The CAS shift from volunteer lead to staff lead presents its own issues and opportunities. I am directly working on this as volunteer chair of the Finance Council with Todd Rogers, the staff chair. This change is important to our committee because volunteers come and go as their available time and interests change. The staff provides continuity where volunteers can’t.
Diversity is a real opportunity, not only in the standard ways that we think of it but also in the educational institutions from which we get our talented candidates and in the perspectives that are heard. Input across different ages and experience levels, across lines of business and across international boundaries will enhance our effectiveness as an organization.

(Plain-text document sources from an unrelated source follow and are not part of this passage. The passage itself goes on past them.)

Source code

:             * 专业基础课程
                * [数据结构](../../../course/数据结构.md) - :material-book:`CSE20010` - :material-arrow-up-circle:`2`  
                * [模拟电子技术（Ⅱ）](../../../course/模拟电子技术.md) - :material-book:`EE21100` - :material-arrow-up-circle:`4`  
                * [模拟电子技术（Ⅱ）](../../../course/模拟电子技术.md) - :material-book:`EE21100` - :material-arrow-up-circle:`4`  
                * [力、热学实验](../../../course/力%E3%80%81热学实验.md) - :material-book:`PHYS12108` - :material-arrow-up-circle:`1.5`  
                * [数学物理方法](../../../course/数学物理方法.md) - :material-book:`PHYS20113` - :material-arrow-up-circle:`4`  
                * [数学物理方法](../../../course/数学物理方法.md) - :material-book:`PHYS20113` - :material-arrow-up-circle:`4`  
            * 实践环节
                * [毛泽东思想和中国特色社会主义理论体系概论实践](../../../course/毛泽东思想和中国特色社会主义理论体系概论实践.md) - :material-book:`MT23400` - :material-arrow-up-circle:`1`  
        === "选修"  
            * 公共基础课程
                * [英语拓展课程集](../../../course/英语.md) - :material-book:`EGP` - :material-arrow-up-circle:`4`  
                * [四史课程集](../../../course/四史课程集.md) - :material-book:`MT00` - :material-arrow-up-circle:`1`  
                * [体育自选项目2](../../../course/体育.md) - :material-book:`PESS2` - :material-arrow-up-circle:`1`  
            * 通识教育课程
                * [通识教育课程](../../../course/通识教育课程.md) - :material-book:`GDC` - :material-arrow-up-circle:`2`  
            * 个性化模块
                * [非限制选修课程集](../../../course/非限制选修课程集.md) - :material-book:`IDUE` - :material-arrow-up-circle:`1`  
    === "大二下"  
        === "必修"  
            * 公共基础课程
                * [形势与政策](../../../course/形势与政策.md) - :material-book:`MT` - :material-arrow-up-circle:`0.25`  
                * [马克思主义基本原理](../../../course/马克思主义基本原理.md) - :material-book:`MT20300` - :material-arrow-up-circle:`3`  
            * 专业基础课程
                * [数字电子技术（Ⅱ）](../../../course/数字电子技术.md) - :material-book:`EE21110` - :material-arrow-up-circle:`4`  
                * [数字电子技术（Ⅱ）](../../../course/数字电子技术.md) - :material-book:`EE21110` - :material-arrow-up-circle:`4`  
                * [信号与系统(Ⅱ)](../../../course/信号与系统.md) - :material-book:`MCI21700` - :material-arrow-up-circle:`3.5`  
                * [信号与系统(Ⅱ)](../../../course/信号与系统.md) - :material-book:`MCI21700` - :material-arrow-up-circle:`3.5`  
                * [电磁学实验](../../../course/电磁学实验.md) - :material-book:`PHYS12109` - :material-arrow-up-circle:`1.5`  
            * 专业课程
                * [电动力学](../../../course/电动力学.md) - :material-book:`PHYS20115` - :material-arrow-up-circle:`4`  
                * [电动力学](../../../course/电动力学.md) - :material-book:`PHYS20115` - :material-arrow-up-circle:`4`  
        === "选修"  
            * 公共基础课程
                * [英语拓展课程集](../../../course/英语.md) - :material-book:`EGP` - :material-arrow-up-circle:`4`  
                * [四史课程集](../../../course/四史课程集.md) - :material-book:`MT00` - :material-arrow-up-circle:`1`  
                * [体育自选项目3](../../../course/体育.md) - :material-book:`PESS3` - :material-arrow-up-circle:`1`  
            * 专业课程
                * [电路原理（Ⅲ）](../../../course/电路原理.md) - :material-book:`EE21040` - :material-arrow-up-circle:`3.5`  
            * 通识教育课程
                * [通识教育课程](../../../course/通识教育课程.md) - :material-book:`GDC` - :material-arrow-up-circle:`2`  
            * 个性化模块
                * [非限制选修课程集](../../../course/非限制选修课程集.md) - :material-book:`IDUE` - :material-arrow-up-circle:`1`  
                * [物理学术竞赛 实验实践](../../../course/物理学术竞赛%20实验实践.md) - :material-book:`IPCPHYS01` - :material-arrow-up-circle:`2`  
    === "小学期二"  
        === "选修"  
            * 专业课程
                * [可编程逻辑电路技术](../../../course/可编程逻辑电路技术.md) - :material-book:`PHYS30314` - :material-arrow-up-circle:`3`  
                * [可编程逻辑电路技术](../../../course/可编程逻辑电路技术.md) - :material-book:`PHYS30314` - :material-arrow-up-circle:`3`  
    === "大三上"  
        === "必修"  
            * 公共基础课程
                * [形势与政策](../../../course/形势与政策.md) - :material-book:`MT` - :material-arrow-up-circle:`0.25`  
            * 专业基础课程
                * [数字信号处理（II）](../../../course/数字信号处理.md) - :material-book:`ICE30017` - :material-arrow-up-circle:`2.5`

Our international aspirations present several important issues. First we need to be specific about the needs of individual countries. We will not be effective unless we address their needs and present our most effective education and credentials. This effort needs to be fully supported by the majority of CAS members. Otherwise we are prone to questioning ourselves when the going gets tough. We need to prioritize which countries we intend to serve. For some we may need to modify more parts of our curriculum specifically for them. If so we will need to further differentiate it from the US FCAS track if we are going to be successful long-term.
As we start the transition to a “new normal” following the many COVID-induced changes in the way we work and interact Communication is critical! The Board needs to be continuously checking in with all of our actuaries and employers. We need to ascertain that initiatives we are undertaking are appropriate, understood and fully supported.